(Request)
Your task is to filter the data below down to the lines holding "Palermo".

(Material to process)
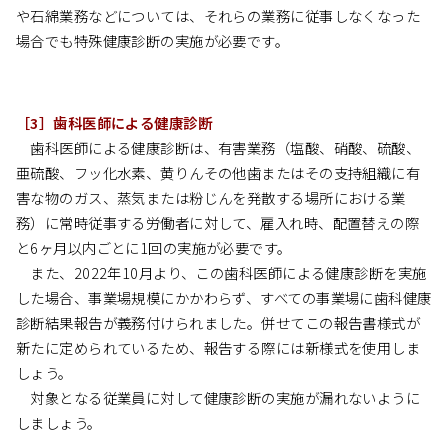
や石綿業務などについては、それらの業務に従事しなくなった
場合でも特殊健康診断の実施が必要です。
［3］歯科医師による健康診断
歯科医師による健康診断は、有害業務（塩酸、硝酸、硫酸、
亜硫酸、フッ化水素、黄りんその他歯またはその支持組織に有
害な物のガス、蒸気または粉じんを発散する場所における業
務）に常時従事する労働者に対して、雇入れ時、配置替えの際
と6ヶ月以内ごとに1回の実施が必要です。
また、2022年10月より、この歯科医師による健康診断を実施
した場合、事業場規模にかかわらず、すべての事業場に歯科健康
診断結果報告が義務付けられました。併せてこの報告書様式が
新たに定められているため、報告する際には新様式を使用しま
しょう。
対象となる従業員に対して健康診断の実施が漏れないように
しましょう。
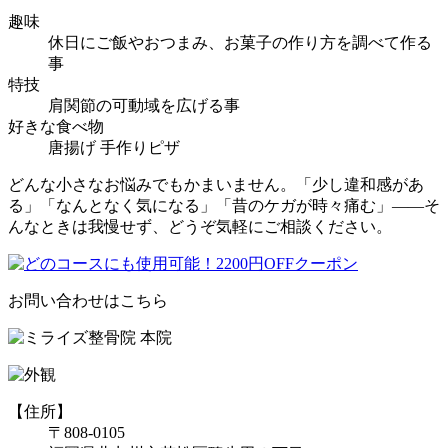
趣味
休日にご飯やおつまみ、お菓子の作り方を調べて作る
事
特技
肩関節の可動域を広げる事
好きな食べ物
唐揚げ 手作りピザ
どんな小さなお悩みでもかまいません。「少し違和感があ
る」「なんとなく気になる」「昔のケガが時々痛む」――そ
んなときは我慢せず、どうぞ気軽にご相談ください。
お問い合わせはこちら
【住所】
〒808-0105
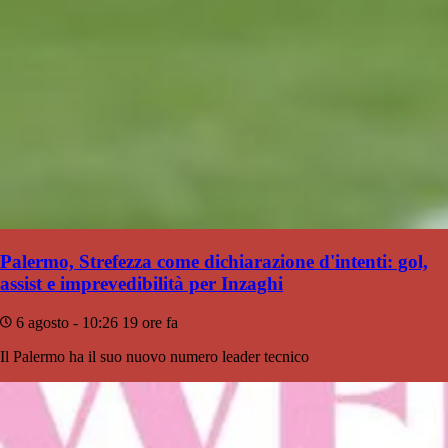
Palermo, Strefezza come dichiarazione d'intenti: gol,
assist e imprevedibilità per Inzaghi
6 agosto - 10:26
19 ore fa
Il Palermo ha il suo nuovo numero leader tecnico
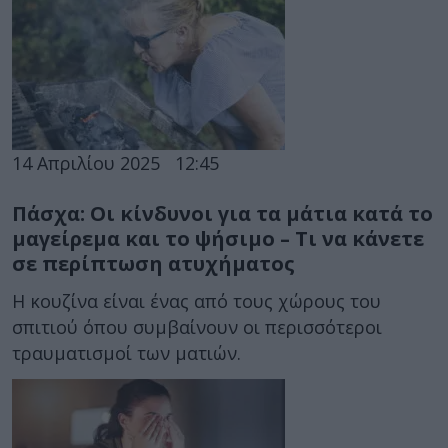
14 Απριλίου 2025
12:45
Πάσχα: Οι κίνδυνοι για τα μάτια κατά το
μαγείρεμα και το ψήσιμο – Τι να κάνετε
σε περίπτωση ατυχήματος
Η κουζίνα είναι ένας από τους χώρους του
σπιτιού όπου συμβαίνουν οι περισσότεροι
τραυματισμοί των ματιών.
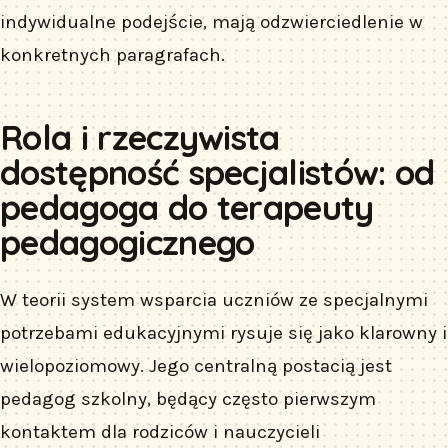
indywidualne podejście, mają odzwierciedlenie w
konkretnych paragrafach.
Rola i rzeczywista
dostępność specjalistów: od
pedagoga do terapeuty
pedagogicznego
W teorii system wsparcia uczniów ze specjalnymi
potrzebami edukacyjnymi rysuje się jako klarowny i
wielopoziomowy. Jego centralną postacią jest
pedagog szkolny, będący często pierwszym
kontaktem dla rodziców i nauczycieli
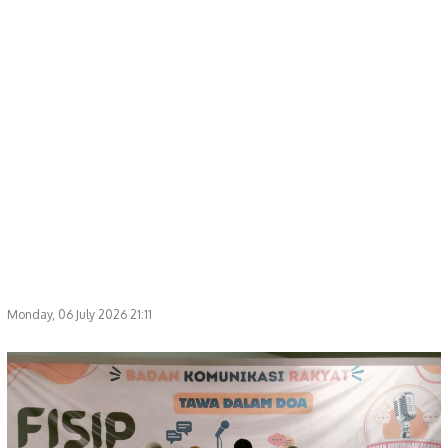
Monday, 06 July 2026 21:11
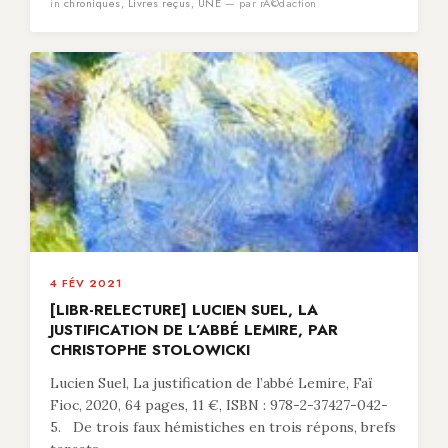
in
chroniques
,
Livres reçus
,
UNE
— par rÃ©daction
4 FÉV 2021
[LIBR-RELECTURE] LUCIEN SUEL, LA
JUSTIFICATION DE L’ABBÉ LEMIRE, PAR
CHRISTOPHE STOLOWICKI
Lucien Suel, La justification de l’abbé Lemire, Faï
Fioc, 2020, 64 pages, 11 €, ISBN : 978-2-37427-042-
5. De trois faux hémistiches en trois répons, brefs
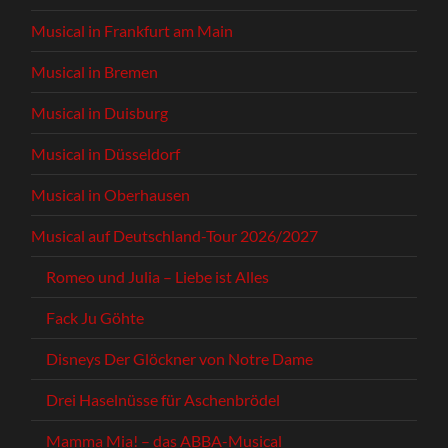
Musical in Frankfurt am Main
Musical in Bremen
Musical in Duisburg
Musical in Düsseldorf
Musical in Oberhausen
Musical auf Deutschland-Tour 2026/2027
Romeo und Julia – Liebe ist Alles
Fack Ju Göhte
Disneys Der Glöckner von Notre Dame
Drei Haselnüsse für Aschenbrödel
Mamma Mia! – das ABBA-Musical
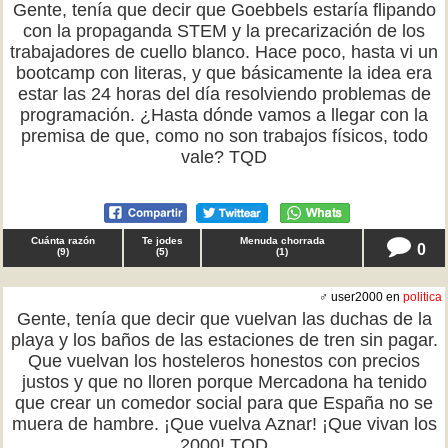
Gente, tenía que decir que Goebbels estaría flipando
con la propaganda STEM y la precarización de los
trabajadores de cuello blanco. Hace poco, hasta vi un
bootcamp con literas, y que básicamente la idea era
estar las 24 horas del día resolviendo problemas de
programación. ¿Hasta dónde vamos a llegar con la
premisa de que, como no son trabajos físicos, todo
vale? TQD
Cuánta razón
Te jodes
Menuda chorrada
0
(
9
)
(
5
)
(
1
)
♂ user2000 en
politica
Gente, tenía que decir que vuelvan las duchas de la
playa y los baños de las estaciones de tren sin pagar.
Que vuelvan los hosteleros honestos con precios
justos y que no lloren porque Mercadona ha tenido
que crear un comedor social para que España no se
muera de hambre. ¡Que vuelva Aznar! ¡Que vivan los
2000! TQD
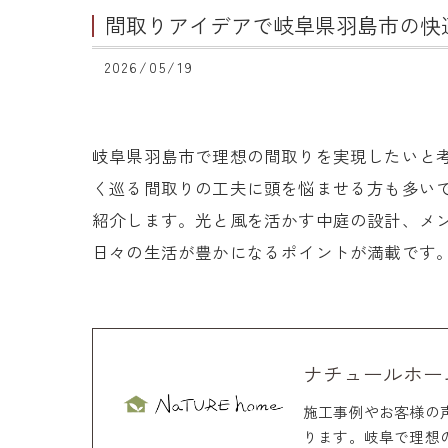
間取りアイデアで岐阜県羽島市の快
2026/05/19
岐阜県羽島市で理想の間取りを実現したいと
く巡る間取りの工夫に頭を悩ませる方も多い
紹介します。光と風を活かす中庭の設計、メ
日々の生活が豊かになるポイントが満載です
ナチュールホー
施工事例やお客様の
ります。岐阜で理想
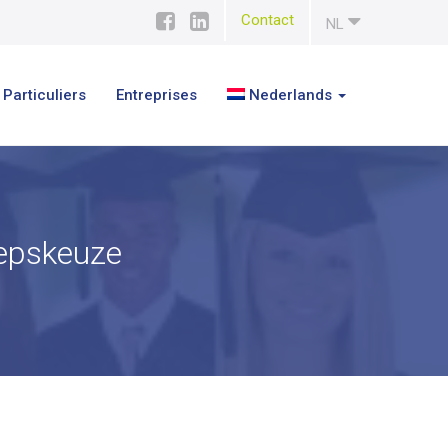
Contact
NL
Particuliers
Entreprises
Nederlands
oepskeuze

(Exercise result)
Palermo, Strefezza come dichiarazione d'intenti: gol,
Il Palermo ha il suo nuovo numero leader tecnico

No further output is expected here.